Yale School of Public Health scientists have helped to design a proof-of-concept vaccine that could protect against a family of bacteria known to cause deadly blood infections in humans and animals.
If successful in future trials, the vaccine candidate would be considered a “holy grail” public health intervention and could prevent thousands of deaths each year from the bacteria, known as Leptospira. Their test results were published in the journal eLife earlier this year.
A broad range of mammals, including rats, harbor Leptospira in their kidneys and release it into the environment through their urine. Humans and animals can catch the bacteria after coming into contact with the contaminated water or soil. Once it gets in the body, Leptospira can cause life-threatening conditions, including Weil’s disease and lung hemorrhage. It’s an especially worrisome disease in the world’s most impoverished populations, infecting millions yearly according to some estimates.
But for a family of bacteria with around 300 different varieties, coming up with a universal vaccine has proven challenging. Researchers need to find a common feature among all the bacteria that will trigger an immune response for the cure to work. In this study, however, scientists at YSPH and at laboratories across the world have found a potential solution: disabling a protein in the bacteria’s tail known as FcpA.
“With this study, we wanted to see whether using engineered Leptospira that lacks a functional FcpA molecule has the potential for a vaccine that could provide major public health benefit,” said first author and YSPH Associate Research Scientist Elsio Wunder Jr., Ph.D.
The test results are promising. After the lab-grown Leptospira was given to hamsters and mice, it spread throughout the body and trained their cells to fight back against the bacteria by developing antibodies. No traces of the bacteria could be detected in the animals’ kidney tissue or blood several days later. This shows that the vaccine worked: Leptospira was killed before it could cause disease — leptospirosis — or death.

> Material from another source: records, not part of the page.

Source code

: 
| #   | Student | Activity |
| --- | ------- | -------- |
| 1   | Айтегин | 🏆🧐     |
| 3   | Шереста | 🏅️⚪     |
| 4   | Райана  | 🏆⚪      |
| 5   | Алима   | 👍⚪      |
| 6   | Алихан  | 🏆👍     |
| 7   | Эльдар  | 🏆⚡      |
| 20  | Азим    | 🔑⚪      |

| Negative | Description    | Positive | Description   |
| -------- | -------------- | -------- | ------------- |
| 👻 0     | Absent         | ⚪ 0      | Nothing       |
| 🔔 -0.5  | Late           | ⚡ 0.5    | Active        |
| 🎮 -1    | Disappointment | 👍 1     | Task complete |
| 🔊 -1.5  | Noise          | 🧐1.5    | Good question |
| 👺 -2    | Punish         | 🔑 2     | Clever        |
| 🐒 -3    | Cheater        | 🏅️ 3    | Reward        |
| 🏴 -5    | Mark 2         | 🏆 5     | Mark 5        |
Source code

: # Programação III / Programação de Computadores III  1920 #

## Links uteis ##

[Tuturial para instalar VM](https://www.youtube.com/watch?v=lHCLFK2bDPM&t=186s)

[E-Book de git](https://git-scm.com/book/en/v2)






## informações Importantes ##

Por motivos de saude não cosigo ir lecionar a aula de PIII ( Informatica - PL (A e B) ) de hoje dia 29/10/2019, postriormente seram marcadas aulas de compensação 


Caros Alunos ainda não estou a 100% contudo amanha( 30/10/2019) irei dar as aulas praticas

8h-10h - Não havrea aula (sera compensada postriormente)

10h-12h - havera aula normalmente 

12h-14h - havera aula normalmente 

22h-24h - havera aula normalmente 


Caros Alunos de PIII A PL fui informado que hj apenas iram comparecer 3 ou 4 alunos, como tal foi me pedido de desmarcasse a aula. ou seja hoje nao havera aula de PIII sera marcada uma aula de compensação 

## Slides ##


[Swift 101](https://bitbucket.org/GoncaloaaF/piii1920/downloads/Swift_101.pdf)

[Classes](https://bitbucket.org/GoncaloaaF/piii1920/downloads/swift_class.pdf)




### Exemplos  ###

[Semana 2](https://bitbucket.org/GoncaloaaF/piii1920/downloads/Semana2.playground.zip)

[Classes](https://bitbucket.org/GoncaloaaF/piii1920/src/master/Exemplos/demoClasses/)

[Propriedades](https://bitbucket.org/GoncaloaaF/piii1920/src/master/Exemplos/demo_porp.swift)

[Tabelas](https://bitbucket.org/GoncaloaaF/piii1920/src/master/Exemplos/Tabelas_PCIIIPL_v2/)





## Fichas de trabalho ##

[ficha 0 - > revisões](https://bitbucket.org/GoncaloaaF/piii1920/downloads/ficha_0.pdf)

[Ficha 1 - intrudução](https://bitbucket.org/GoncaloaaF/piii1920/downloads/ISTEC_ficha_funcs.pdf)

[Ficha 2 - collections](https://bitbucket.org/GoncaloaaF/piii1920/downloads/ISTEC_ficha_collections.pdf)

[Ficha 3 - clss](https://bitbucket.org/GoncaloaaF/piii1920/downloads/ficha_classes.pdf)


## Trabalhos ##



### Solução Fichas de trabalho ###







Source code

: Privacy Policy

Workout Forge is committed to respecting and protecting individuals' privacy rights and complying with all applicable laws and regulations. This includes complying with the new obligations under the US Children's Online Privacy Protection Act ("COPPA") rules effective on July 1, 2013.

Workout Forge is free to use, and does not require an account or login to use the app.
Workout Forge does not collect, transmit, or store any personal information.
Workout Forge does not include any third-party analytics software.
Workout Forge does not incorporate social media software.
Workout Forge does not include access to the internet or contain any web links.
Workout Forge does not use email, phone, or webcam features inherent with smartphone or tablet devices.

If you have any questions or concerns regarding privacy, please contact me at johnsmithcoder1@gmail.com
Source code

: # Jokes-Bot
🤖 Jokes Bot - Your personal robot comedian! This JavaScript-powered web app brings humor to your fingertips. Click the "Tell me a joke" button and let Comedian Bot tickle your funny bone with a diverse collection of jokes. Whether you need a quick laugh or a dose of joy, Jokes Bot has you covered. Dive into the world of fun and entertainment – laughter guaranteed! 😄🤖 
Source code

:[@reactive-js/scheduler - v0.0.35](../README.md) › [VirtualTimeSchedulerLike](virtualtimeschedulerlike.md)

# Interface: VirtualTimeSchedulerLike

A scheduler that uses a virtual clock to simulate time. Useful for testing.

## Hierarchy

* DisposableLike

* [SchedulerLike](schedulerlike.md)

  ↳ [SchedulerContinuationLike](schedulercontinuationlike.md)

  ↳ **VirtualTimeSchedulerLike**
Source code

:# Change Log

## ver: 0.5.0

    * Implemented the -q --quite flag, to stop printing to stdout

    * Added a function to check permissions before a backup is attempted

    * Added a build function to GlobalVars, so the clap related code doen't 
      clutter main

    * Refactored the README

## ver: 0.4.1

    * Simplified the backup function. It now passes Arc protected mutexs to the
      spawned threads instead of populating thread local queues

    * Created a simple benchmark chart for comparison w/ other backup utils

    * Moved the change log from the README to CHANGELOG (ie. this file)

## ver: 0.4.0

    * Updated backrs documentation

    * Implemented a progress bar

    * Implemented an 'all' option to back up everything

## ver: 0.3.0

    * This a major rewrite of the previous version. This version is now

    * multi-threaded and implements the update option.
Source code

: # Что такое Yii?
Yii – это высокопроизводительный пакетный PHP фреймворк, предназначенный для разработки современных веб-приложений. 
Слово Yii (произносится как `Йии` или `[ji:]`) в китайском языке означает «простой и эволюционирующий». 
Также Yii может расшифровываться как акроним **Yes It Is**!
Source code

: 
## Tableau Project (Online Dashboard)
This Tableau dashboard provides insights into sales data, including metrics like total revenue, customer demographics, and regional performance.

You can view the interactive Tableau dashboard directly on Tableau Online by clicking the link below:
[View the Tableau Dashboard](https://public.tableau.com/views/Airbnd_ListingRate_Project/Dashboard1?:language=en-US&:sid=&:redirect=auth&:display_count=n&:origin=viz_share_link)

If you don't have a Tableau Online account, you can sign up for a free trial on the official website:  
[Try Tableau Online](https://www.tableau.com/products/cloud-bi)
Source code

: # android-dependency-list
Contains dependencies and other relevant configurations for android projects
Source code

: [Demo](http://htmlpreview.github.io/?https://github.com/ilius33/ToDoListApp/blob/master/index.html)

To determine whether the vaccine candidate could protect against all types of Leptospira infection, they tested a single dose of the engineered Leptospira and compared its success against heat-killed Leptospira. Immunization with the heat-killed vaccine gave only partial protection against certain variants and failed to help in others. On the other hand, the researchers’ vaccine candidate provided cross-protection against the majority of variants that pose a threat to humans and animals.
The engineered vaccine also helped to generate antibodies that recognized a wide range of proteins across the different species of Leptospira. And after further analysis, the research team found other proteins that could also work as universal vaccines.
“In this proof-of-concept study, we have shown that a universal leptospirosis vaccine candidate can prevent both death and kidney colonization in animal models,” said YSPH Professor Albert Ko, M.D., who was senior author for the study. “These findings take us one step closer to achieving the holy grail for the field, which is an effective vaccine that protects against the many Leptospira species and can be deployed as a broad solution to the human and animal health challenge caused by leptospirosis.”